How many hours of sleep total is rec for a 3yo?

hillview
02-02-2011, 09:18 PM
I want to say it is 11-12 hrs. DS2 is 3.5 and has no nap and goes to bed (asleep by 7) and is up by 6 or so.
/hillary

KrisM
02-02-2011, 09:46 PM
DS2 is 2.5 and doesn't nap. He goes to bed at 7 and sleeps until 7:30 or 8.

Melaine
02-02-2011, 09:59 PM
She always whines for something. I need a drink, brush my teeth, bed is wet, go to the bathroom. If I go in and give in she will be satsified and go to sleep. Otherwise I listen to her whine and cry mommy for an hour.

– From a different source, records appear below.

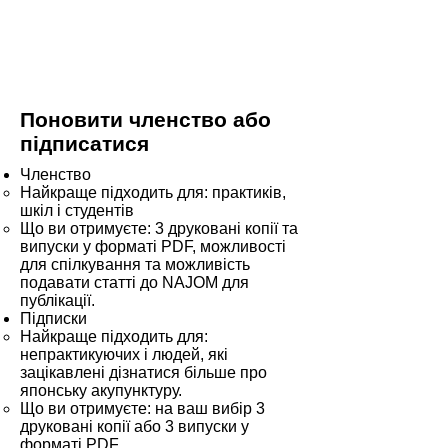
Поновити членство або
підписатися
Членство
Найкраще підходить для: практиків,
шкіл і студентів
Що ви отримуєте: 3 друковані копії та
випуски у форматі PDF, можливості
для спілкування та можливість
подавати статті до NAJOM для
публікації.
Підписки
Найкраще підходить для:
непрактикуючих і людей, які
зацікавлені дізнатися більше про
японську акупунктуру.
​Що ви отримуєте: на ваш вибір 3
друковані копії або 3 випуски у
форматі PDF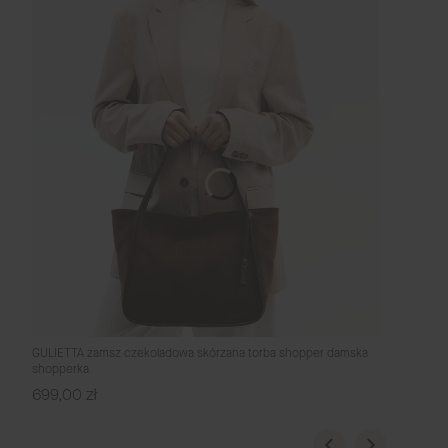
GULIETTA zamsz czekoladowa skórzana torba shopper damska
shopperka
Cena
699,00 zł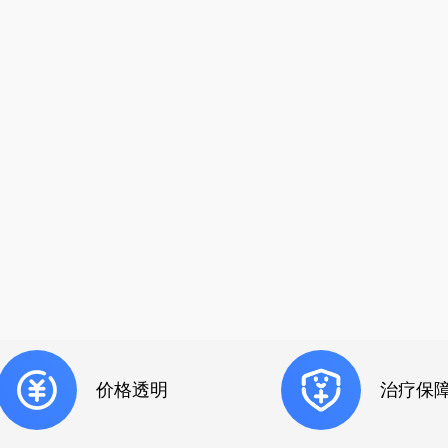
价格透明
治疗保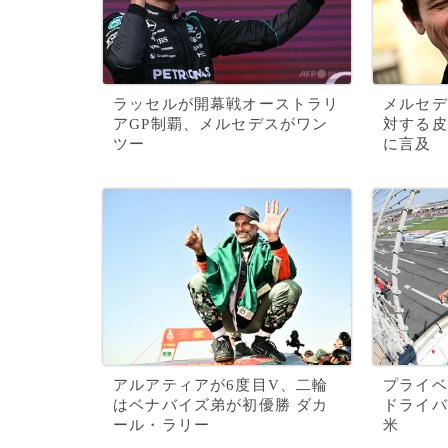
ラッセルが開幕戦オーストラリ
メルセデ
アGP制覇、メルセデスがワン
対する皮
ツー
に言及
アルアティアが6度目V、二輪
プライベ
はベナバイズ弟が初優勝 ダカ
ドライバ
ール・ラリー
米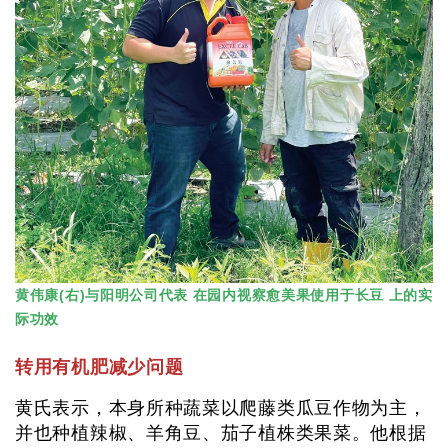
黄伟康(右)与阳明公司代表 在园内视察愈美果使用于长豆 上的实
际功效
转用有机肥减少问题
黄氏表示，本身所种蔬菜以爬藤类瓜豆作物为主，
并也种植辣椒、羊角豆、茄子植株类果菜。他根据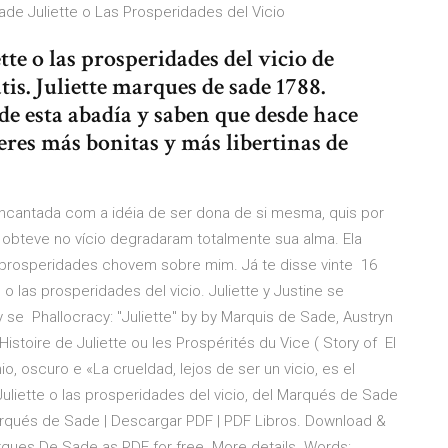
ade Juliette o Las Prosperidades del Vicio
ette o las prosperidades del vicio de
is. Juliette marques de sade 1788.
de esta abadía y saben que desde hace
eres más bonitas y más libertinas de
antada com a idéia de ser dona de si mesma, quis por
e obteve no vício degradaram totalmente sua alma. Ela
prosperidades chovem sobre mim. Já te disse vinte 16
e o las prosperidades del vicio. Juliette y Justine se
e Phallocracy: "Juliette" by by Marquis de Sade, Austryn
Histoire de Juliette ou les Prospérités du Vice ( Story of El
 oscuro e «La crueldad, lejos de ser un vicio, es el
uliette o las prosperidades del vicio, del Marqués de Sade
arqués de Sade | Descargar PDF | PDF Libros. Download &
rques De Sade as PDF for free. More details. Words: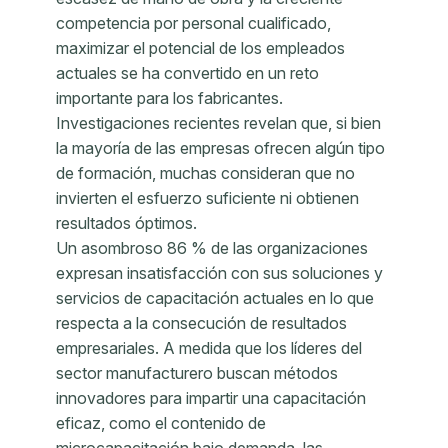
competencia por personal cualificado,
maximizar el potencial de los empleados
actuales se ha convertido en un reto
importante para los fabricantes.
Investigaciones recientes revelan que, si bien
la mayoría de las empresas ofrecen algún tipo
de formación, muchas consideran que no
invierten el esfuerzo suficiente ni obtienen
resultados óptimos.
Un asombroso 86 % de las organizaciones
expresan insatisfacción con sus soluciones y
servicios de capacitación actuales en lo que
respecta a la consecución de resultados
empresariales. A medida que los líderes del
sector manufacturero buscan métodos
innovadores para impartir una capacitación
eficaz, como el contenido de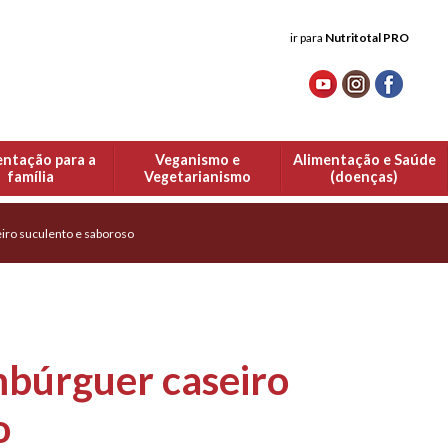
ir para
Nutritotal PRO
entação para a
Veganismo e
Alimentação e Saúde
família
Vegetarianismo
(doenças)
iro suculento e saboroso
mbúrguer caseiro
o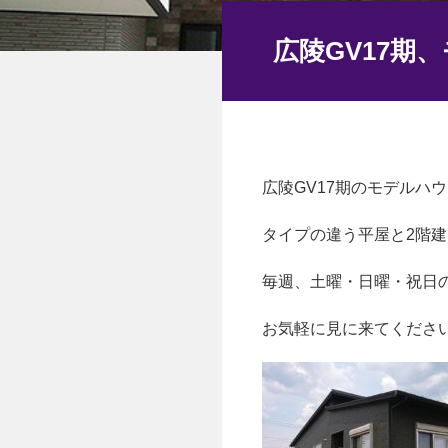
広陵GV17期
広陵GV17期のモデルハ
タイプの違う平屋と2階
毎週、土曜・日曜・祝日の
お気軽に見に来てくださ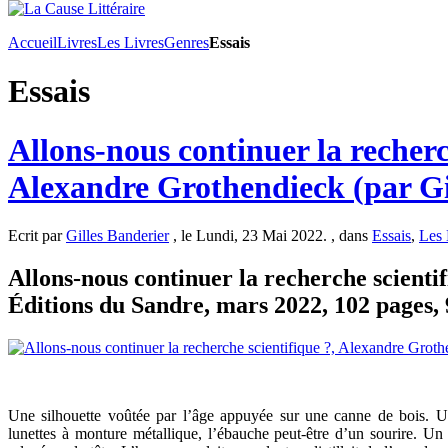
Accueil
Livres
Les Livres
Genres
Essais
Essais
Allons-nous continuer la recherc
Alexandre Grothendieck (par Gi
Ecrit par
Gilles Banderier
, le Lundi, 23 Mai 2022. , dans
Essais
,
Les 
Allons-nous continuer la recherche scienti
Éditions du Sandre, mars 2022, 102 pages, 
Une silhouette voûtée par l’âge appuyée sur une canne de bois. U
lunettes à monture métallique, l’ébauche peut-être d’un sourire. U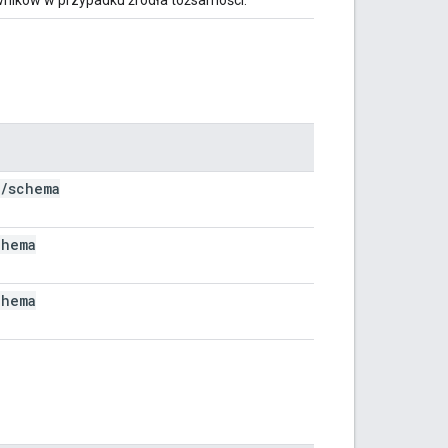
/
schema
chema
chema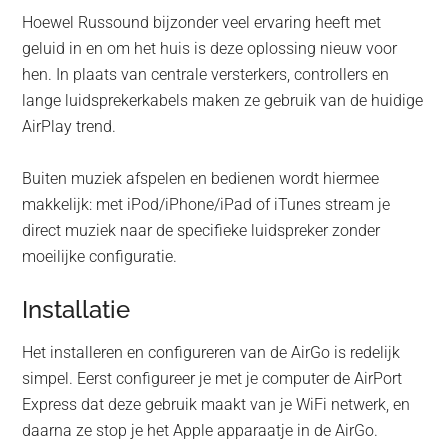
Hoewel Russound bijzonder veel ervaring heeft met
geluid in en om het huis is deze oplossing nieuw voor
hen. In plaats van centrale versterkers, controllers en
lange luidsprekerkabels maken ze gebruik van de huidige
AirPlay trend.
Buiten muziek afspelen en bedienen wordt hiermee
makkelijk: met iPod/iPhone/iPad of iTunes stream je
direct muziek naar de specifieke luidspreker zonder
moeilijke configuratie.
Installatie
Het installeren en configureren van de AirGo is redelijk
simpel. Eerst configureer je met je computer de AirPort
Express dat deze gebruik maakt van je WiFi netwerk, en
daarna ze stop je het Apple apparaatje in de AirGo.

You brush her teeth and go potty before bed, yes? Get her a sippy of water that she can keep in the bed (we use Klean Kanteens with a cup cozy on them) and then respond the same way to all requests. This is what I do:

I turn on a bathroom light so a tiny bit of light trickles into their room, I do not turn on their light, I open the door and ask what is wrong in a very low, boring voice. If they say they have to go potty, I quickly pick them up and sit them on the potty. We do not turn on the lights. We do not have any conversation at this point, because it is bedtime. I put them in bed, tuck them in and leave. If they say their water is empty (this is rare because we fill it before each bedtime), I take it to refill it, still without turning on the light and without any conversations. If they say water spilled in their bed or whatever, I check it say it's fine and leave. If you always follow the same routine, never engaging in conversation, never turning on the light she should get tired of calling. IF she doesn't, IME, that means she is not tired for other reasons like bedtime is off, she ate something that is keeping her up, too wound up, etc. Sometimes my kids will do this if they haven't gotten out of the house all day, gotten some exercise and sunshine. I feel like then they just aren't tired and sunshine helps our inner clock regulate, too, ykwim?

That is totally just my experience with my kids and of course may not work for anyone else, but I thought I would throw it out there.

eta: I just read the other responses. I went through this when my kids were giving up their nap. It was frustrating because they seemed to need the nap while refusing to take it. They have gotten past it now, but we did have a rough time. Giving it up made bedtime worlds easier, though.